A party of young people suddenly surrounded their table. There was a volley of incoherent introductions, everyone began talking very fast, speaking about vague absentees, every one of whom they called by their Christian names or nicknames. A few of them remembered Brockenhurst in a vague sort of manner.

"Africa, wasn't it, you disappeared to?" one man asked.

"Yes, I have been in Africa for some time," Brockenhurst assented.

"I thought it was the Far East," a girl remarked. "Surely a cousin of mine met you in Singapore?"

"Yes, I have also been in Singapore. I was there last March," Martin admitted.

He felt a touch on his arm. A little dark woman, almost old enough to have been the chaperone of the party, looked up at him, smiling.

"At least," she asked, "you remember me, I trust, Mr. Brockenhurst?"

"My dear Comtesse," he replied, bowing over her fingers, "I believe we are almost related, are we not?"

"You look so horribly young," she answered, "that I am ashamed to confess it, but I am your godmother."

"Don't I know it," he replied. "You were at the château near Mougins when I was born and you came there when I was a kid."

"And afterwards," she told him, "I visited you at that preparatory school for Eton where you were."

He offered her his chair, but she shook her head.

"I have this young crowd to look after," she explained. "Lady Julia comes of age in three days' time and she's going to be married then. You know her future husband, of course—Dick Foljambes, in the Lancers."

"Too much my junior, I'm afraid."

"We may meet later on," the woman remarked pleasantly. "I think these children mean to make a night of it. Au revoir."

The little party drifted away. Diana Malladene watched their disappearance with speculative eyes.

"Some of them will turn up at my place later on, I expect," she remarked hopefully.

He nodded.

"They look as though they were out for a night of it. Be careful, Diana; keep within the law.
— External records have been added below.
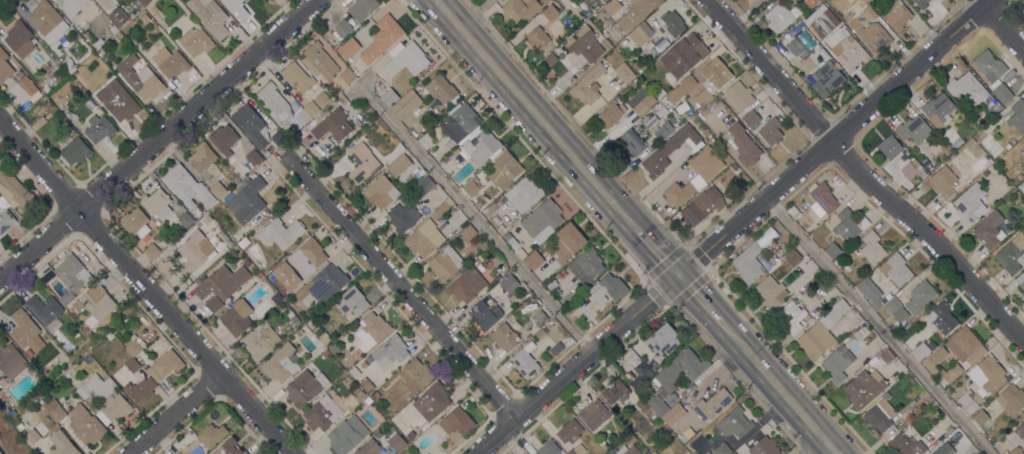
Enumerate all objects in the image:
building: (97, 0)
building: (605, 0)
building: (785, 0)
building: (545, 1)
building: (142, 2)
building: (809, 2)
building: (871, 2)
building: (922, 3)
building: (71, 5)
building: (612, 6)
building: (362, 8)
building: (153, 9)
building: (236, 9)
building: (518, 9)
building: (550, 12)
building: (635, 13)
building: (895, 15)
building: (117, 16)
building: (210, 16)
building: (780, 17)
building: (144, 19)
building: (47, 20)
building: (820, 22)
building: (673, 23)
road: (1000, 26)
building: (342, 27)
building: (111, 31)
building: (643, 31)
building: (870, 31)
building: (381, 38)
building: (537, 38)
building: (20, 39)
building: (805, 40)
building: (195, 41)
building: (99, 43)
building: (605, 43)
building: (584, 44)
building: (348, 48)
building: (796, 48)
building: (100, 51)
building: (823, 54)
building: (683, 55)
building: (549, 58)
building: (851, 58)
building: (406, 60)
building: (319, 61)
building: (170, 62)
building: (69, 65)
building: (4, 67)
building: (46, 68)
building: (624, 73)
building: (993, 75)
building: (828, 76)
building: (139, 77)
building: (297, 77)
building: (346, 77)
building: (711, 80)
building: (378, 83)
building: (583, 83)
building: (45, 89)
building: (24, 90)
building: (678, 90)
building: (442, 91)
building: (972, 91)
building: (738, 95)
building: (389, 97)
building: (341, 98)
building: (117, 100)
building: (640, 102)
building: (315, 104)
building: (406, 104)
building: (47, 106)
building: (60, 107)
building: (280, 107)
building: (937, 108)
building: (678, 111)
building: (610, 113)
road: (535, 115)
building: (1015, 115)
building: (751, 118)
building: (981, 119)
building: (40, 122)
building: (459, 124)
building: (250, 125)
building: (332, 125)
building: (99, 128)
building: (914, 130)
building: (663, 131)
building: (771, 131)
building: (277, 138)
building: (223, 139)
building: (426, 141)
building: (632, 142)
road: (162, 143)
building: (744, 145)
building: (991, 145)
building: (481, 147)
building: (890, 147)
building: (945, 149)
building: (669, 150)
building: (75, 151)
building: (1022, 151)
building: (453, 153)
building: (202, 156)
building: (253, 157)
building: (361, 162)
building: (706, 163)
building: (399, 165)
building: (910, 169)
building: (504, 170)
building: (922, 175)
road: (864, 177)
building: (953, 177)
building: (1019, 177)
building: (423, 186)
building: (472, 186)
building: (187, 187)
building: (1022, 187)
building: (218, 190)
building: (15, 191)
building: (379, 191)
building: (678, 193)
building: (524, 194)
building: (404, 197)
building: (822, 199)
building: (247, 200)
building: (157, 203)
building: (446, 203)
building: (970, 203)
building: (701, 206)
building: (4, 215)
road: (474, 216)
building: (402, 217)
building: (206, 219)
building: (185, 220)
building: (542, 221)
building: (135, 222)
building: (849, 224)
road: (729, 227)
building: (500, 228)
building: (989, 229)
building: (280, 232)
building: (468, 232)
building: (424, 238)
building: (511, 241)
building: (216, 242)
building: (243, 242)
building: (566, 243)
building: (544, 245)
building: (871, 247)
building: (832, 250)
building: (151, 251)
road: (656, 253)
building: (193, 254)
building: (1011, 254)
building: (309, 255)
building: (482, 257)
building: (793, 258)
building: (534, 260)
building: (749, 262)
building: (836, 262)
building: (445, 263)
building: (280, 265)
building: (586, 265)
building: (895, 269)
building: (67, 274)
building: (258, 275)
traffic signals: (675, 275)
building: (1020, 280)
building: (509, 283)
building: (323, 284)
building: (552, 284)
building: (221, 285)
building: (467, 285)
road: (146, 286)
road: (397, 287)
building: (607, 289)
building: (771, 291)
building: (556, 292)
building: (870, 293)
building: (291, 297)
building: (919, 297)
building: (275, 298)
building: (514, 298)
road: (695, 298)
building: (351, 301)
building: (96, 306)
building: (895, 308)
building: (45, 311)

I can't see how you can possibly make enough out of it to run the risks you do."

"It isn't only the drink, Martin," she confessed. "I get a hundred per cent. for that, of course, but that isn't all."

He looked at her curiously.

"You don't serve many dinners," he remarked. "Those tiny little suppers can't bring you in much profit."

"I lose money by them," she assured him.

"Then how else do you make money out of the place?" he asked bluntly.

She shook her head.

"I'm afraid of you, Martin," she told him, lowering her voice a little. "You're such a mysterious person. You wouldn't get me into trouble wilfully, I'm sure. But—"

"Well, get on with it, Diana."

"I can't," she admitted. "I look at you, I remember who you are, and I am afraid."

"Afraid of me?"

She nodded.

"Of you."

"Quite right," he said, looking at her steadily. "I've changed my ideas since the old times. You'd better tell me if you're outstepping the bounds and I'll help to put you back again."

"Allah preserve me from being such a fool," she mocked. "All that I say, Martin, is keep away from the 'Evening Star.' It isn't the place for you. If I get into trouble, it's my own account. I've gone too far to turn back and I don't want serious people like you about the place."

"It isn't necessary for me to remind you, I suppose," he went on after a moment's pause, "that the days of the ordinary dress-coated detective from Scotland Yard, whose shirt bulged and who even stooped sometimes to a made-up tie, are over."

She laughed scornfully.

"I have three door-men, as I call them," she confided, "and I never knew one of them make a mistake yet. Do you mind, Martin?" she added, as she shut her bag with a little click, glanced at her watch, and rose to her feet. "I've loved our dinner. I'd give anything in the world," she went on, as her hand rested for a moment in his, "for a few really kind words from you, for even a glint of that old light in your eyes, and for just a little less mystery. It's no good hoping, I'm afraid."

He stood still for a moment. It seemed as though he was really considering the idea of taking her seriously. His reply when he made it, however, was quite indefinite.

"The mystery," he reminded her, "comes from you. Only the advice from me. And," he concluded impressively, "the advice is—chuck it."